Chile liegt mit fast 22 % der Auslandsreisen zum Skifahren und Einkaufen an der Spitze. Brasilien folgt mit rund 20 % dicht dahinter, hauptsächlich wegen der Strände in Rio und Búzios. Auch Paraguay verzeichnet einen massiven Anstieg, mit einem Anstieg der Tagesausflüge zum Einkaufen um 116 % gegenüber dem Vorjahr. Selbst die Kreditkartendaten belegen diesen Trend. Die auf Dollar lautenden Kreditkartenschulden erreichten im Januar dieses Jahres 761 Millionen Dollar, den höchsten Stand seit 2018 und fast das Dreifache des Vorjahreswertes.
Die Geisterstädte des argentinischen Tourismus
Während die Argentinier Flugzeuge und Busse füllen, um ins Ausland zu reisen, leeren sich die touristischen Juwelen Argentiniens. El Calafate und sein berühmter Gletscher verzeichneten 2024 einen Rückgang der ausländischen Touristen um 30 % sowie sieben Monate in Folge sinkende Hotelauslastungen. In der Winterskisaison in Bariloche gab es fast 12 % weniger Übernachtungen. Luxuslodges in der Nähe der Iguazú-Wasserfälle und in Mendoza melden Buchungsrückgänge zwischen 40 % und 60 %. Experten bezeichnen die Situation als katastrophal. Hotels entlassen Mitarbeiter, Restaurants schließen unter der Woche und Reiseveranstalter verkaufen ihre Busse, nur um zu überleben.

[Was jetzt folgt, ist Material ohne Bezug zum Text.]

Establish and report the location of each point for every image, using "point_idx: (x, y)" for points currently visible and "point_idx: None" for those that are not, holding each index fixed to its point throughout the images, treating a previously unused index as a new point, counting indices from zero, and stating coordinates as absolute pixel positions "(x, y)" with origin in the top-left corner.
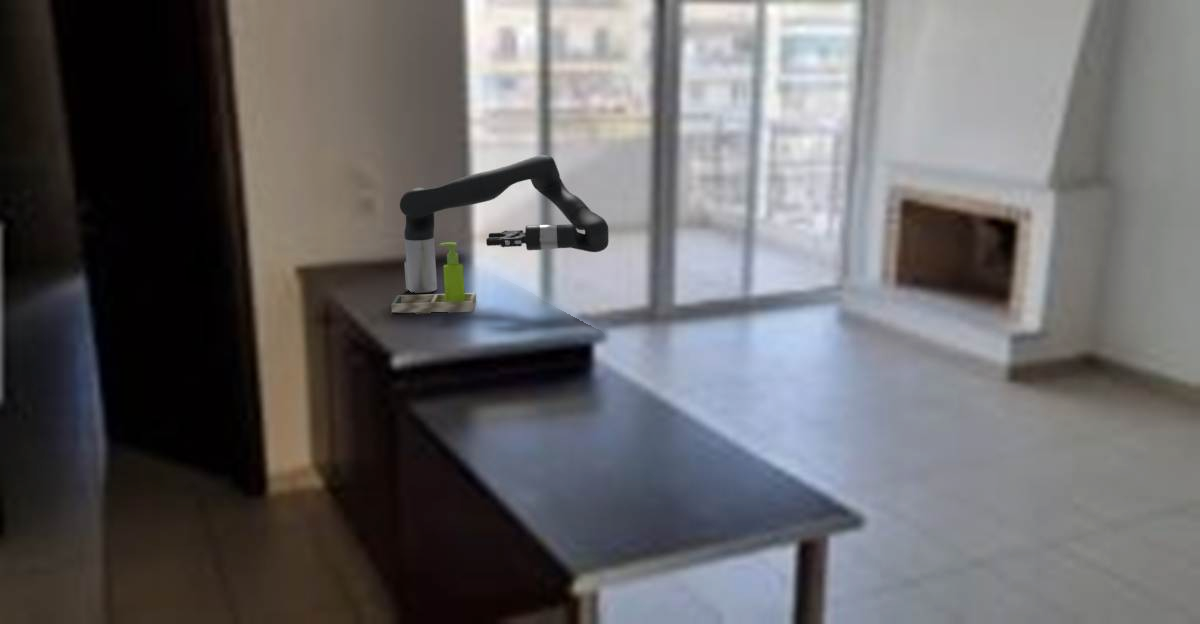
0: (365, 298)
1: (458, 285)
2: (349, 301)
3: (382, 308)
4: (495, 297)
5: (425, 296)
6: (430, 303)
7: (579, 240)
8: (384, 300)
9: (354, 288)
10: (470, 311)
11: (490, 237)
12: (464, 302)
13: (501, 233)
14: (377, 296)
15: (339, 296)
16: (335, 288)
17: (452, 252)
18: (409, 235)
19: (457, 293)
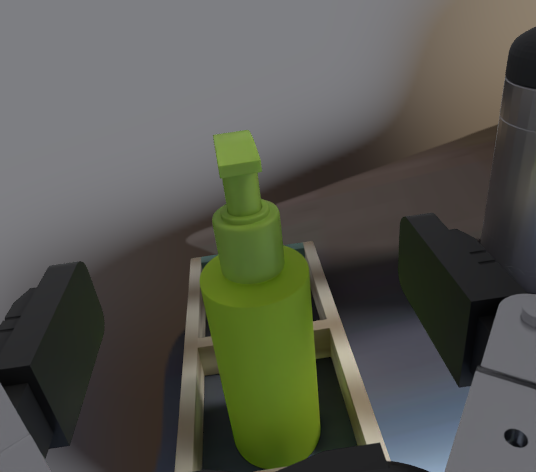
0: (379, 200)
1: (223, 375)
2: (343, 190)
3: None
4: None
5: (319, 300)
6: (185, 341)
7: None
8: (365, 231)
9: (475, 164)
10: None
11: (406, 262)
12: (175, 463)
13: (501, 313)
14: (407, 210)
15: (388, 168)
16: (461, 147)
17: (228, 207)
18: (508, 55)
19: (226, 398)
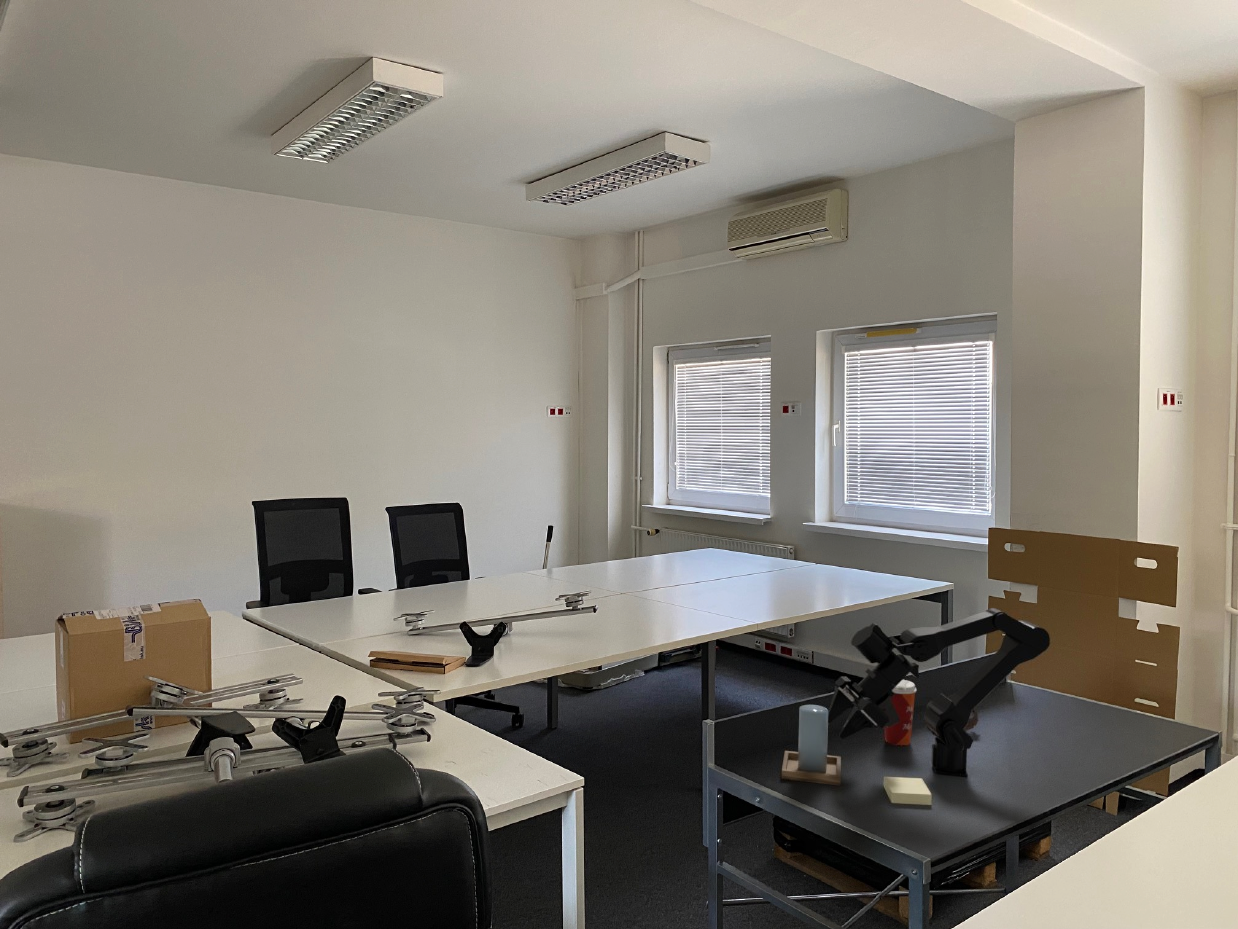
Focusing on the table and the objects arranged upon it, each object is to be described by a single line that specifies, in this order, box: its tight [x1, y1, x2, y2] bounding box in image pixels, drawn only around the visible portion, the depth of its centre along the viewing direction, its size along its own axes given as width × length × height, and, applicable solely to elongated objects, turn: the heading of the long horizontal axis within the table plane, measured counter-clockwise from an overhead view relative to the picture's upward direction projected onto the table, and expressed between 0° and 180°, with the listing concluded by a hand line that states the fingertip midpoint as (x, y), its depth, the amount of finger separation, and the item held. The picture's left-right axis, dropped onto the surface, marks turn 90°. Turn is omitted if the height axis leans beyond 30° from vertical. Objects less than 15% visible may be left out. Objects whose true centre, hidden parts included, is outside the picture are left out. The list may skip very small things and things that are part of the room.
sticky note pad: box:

Die makroökonomische Zeitbombe
Jeder Dollar, den ein Argentinier in Rio oder Miami ausgibt, ist ein Dollar, den die Zentralbank nicht verdient, und die Reserven sind bereits kritisch niedrig. Ökonomen warnen, dass ein Verlust von 11 bis 13 Milliarden Dollar an Tourismuseinnahmen einfach nicht tragbar ist. Irgendwann muss der Peso angepasst werden. Das könnte eine geordnete Abwertung bedeuten, die das Risiko einer erneuten Inflation birgt, oder einen ungeordneten Crash, der die Ersparnisse vernichtet. So oder so, das derzeitige Modell kann nicht unbegrenzt Bestand haben. Es ist eine seltsame Dynamik, in der die argentinische Oberschicht die günstigsten Auslandsreisen seit Jahrzehnten genießt, während die heimische Tourismusbranche zusammenbricht.
Eine grausame Ironie
Argentinien verfügt über alles, was ein Land braucht, um eine Tourismus-Supermacht zu sein, von Gletschern und Wasserfällen bis hin zu Bergen, Wein und Tango. Doch derzeit macht es die Wirtschaftslage unmöglich, davon zu profitieren. Da der Peso so hoch bewertet ist, stimmen die eigenen Bürger mit ihren Koffern ab, und der Rest der Welt bleibt einfach zu Hause. Bis diese Diskrepanz beim Wechselkurs behoben ist, wird die Tourismuskrise Argentiniens weiterhin Dollars verschlingen und Arbeitsplätze vernichten. Sie droht, einen der größten Naturschätze des Kontinents zu einem Luxus zu machen, den sich selbst viele Ausländer nicht mehr leisten können.